# TASK TO CARRY OUT
From the data below, retype exactly the lines starting with the one that contains "left wrist: (600, 663)" and ending with the one that contains "right ankle: (643, 795)", both included.

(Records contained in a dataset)
%%
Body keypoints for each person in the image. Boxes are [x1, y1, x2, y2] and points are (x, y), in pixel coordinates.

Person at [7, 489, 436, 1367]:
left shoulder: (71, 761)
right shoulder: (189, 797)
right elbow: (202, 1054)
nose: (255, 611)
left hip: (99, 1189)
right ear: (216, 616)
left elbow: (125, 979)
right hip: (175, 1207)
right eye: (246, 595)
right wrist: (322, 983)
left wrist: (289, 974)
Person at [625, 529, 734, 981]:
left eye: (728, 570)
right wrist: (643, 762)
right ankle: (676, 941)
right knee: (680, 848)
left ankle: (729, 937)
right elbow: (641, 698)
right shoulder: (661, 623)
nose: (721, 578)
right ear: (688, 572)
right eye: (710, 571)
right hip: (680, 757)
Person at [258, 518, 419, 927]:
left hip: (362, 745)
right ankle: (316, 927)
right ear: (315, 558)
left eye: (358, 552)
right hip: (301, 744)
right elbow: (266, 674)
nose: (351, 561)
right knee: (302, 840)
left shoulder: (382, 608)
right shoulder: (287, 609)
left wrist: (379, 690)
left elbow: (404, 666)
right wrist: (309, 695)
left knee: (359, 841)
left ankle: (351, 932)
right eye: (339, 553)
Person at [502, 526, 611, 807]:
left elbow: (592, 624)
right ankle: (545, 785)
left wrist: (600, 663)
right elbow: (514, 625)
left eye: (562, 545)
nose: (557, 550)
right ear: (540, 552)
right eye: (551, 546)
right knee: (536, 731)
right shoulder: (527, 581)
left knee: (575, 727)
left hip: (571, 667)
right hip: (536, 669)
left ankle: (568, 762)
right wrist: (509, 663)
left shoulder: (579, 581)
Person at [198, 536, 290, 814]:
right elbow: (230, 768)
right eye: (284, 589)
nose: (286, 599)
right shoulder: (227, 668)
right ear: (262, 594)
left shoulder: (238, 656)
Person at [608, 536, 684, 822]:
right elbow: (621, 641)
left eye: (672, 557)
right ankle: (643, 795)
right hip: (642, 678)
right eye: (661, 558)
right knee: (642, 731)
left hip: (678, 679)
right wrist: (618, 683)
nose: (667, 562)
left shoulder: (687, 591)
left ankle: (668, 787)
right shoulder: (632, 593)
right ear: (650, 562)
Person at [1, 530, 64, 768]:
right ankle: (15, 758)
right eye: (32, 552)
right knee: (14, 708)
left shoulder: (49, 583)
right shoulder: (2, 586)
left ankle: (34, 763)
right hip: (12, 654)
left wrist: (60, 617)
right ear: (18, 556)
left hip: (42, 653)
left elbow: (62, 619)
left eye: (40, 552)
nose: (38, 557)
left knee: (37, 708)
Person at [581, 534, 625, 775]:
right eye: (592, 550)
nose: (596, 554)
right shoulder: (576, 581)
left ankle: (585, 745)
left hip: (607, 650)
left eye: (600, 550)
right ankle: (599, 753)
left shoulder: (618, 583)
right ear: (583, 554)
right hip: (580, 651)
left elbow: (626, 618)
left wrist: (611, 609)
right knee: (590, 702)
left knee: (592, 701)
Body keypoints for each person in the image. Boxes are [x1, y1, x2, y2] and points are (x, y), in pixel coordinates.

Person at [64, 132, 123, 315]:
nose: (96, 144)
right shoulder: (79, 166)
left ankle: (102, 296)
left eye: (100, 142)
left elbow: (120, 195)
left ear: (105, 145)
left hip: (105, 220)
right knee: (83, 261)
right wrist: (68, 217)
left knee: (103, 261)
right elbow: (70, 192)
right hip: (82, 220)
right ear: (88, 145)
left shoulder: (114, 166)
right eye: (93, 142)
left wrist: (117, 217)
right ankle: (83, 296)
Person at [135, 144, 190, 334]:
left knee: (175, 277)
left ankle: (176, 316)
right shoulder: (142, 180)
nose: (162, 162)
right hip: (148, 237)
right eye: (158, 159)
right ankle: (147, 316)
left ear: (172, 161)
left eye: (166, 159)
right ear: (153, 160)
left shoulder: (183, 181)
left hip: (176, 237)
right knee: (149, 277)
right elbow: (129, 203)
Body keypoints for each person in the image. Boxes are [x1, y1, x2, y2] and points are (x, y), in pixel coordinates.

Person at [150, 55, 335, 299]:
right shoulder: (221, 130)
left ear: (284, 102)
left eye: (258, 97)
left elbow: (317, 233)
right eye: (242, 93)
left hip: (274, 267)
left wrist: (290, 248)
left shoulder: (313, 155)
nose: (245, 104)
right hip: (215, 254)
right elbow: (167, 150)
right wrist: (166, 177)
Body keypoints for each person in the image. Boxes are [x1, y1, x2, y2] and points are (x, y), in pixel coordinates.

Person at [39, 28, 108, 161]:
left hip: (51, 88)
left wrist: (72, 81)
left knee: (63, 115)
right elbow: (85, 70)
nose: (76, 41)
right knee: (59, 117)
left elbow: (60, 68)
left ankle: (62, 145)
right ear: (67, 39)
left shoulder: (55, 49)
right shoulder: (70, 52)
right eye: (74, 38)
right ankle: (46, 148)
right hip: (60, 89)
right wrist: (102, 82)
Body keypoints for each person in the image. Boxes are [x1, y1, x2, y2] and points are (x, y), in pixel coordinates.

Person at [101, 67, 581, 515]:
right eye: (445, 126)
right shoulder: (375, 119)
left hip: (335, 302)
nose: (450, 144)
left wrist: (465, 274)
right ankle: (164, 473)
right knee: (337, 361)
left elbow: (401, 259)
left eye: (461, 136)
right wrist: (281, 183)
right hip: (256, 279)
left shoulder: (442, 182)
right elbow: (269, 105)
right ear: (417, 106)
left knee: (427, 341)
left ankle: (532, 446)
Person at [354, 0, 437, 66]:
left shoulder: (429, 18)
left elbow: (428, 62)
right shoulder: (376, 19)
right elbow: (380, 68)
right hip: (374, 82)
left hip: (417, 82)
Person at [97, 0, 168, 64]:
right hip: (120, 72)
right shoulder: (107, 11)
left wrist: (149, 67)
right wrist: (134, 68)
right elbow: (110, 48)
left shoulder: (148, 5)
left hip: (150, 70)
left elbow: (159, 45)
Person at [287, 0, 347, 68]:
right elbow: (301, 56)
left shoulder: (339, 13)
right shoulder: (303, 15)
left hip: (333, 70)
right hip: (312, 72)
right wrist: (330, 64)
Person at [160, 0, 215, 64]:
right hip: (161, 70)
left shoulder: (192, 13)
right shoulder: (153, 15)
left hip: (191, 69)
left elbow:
%%
# ANSWER TO THIS EXERCISE
left wrist: (600, 663)
right elbow: (514, 625)
left eye: (562, 545)
nose: (557, 550)
right ear: (540, 552)
right eye: (551, 546)
right knee: (536, 731)
right shoulder: (527, 581)
left knee: (575, 727)
left hip: (571, 667)
right hip: (536, 669)
left ankle: (568, 762)
right wrist: (509, 663)
left shoulder: (579, 581)
Person at [198, 536, 290, 814]:
right elbow: (230, 768)
right eye: (284, 589)
nose: (286, 599)
right shoulder: (227, 668)
right ear: (262, 594)
left shoulder: (238, 656)
Person at [608, 536, 684, 822]:
right elbow: (621, 641)
left eye: (672, 557)
right ankle: (643, 795)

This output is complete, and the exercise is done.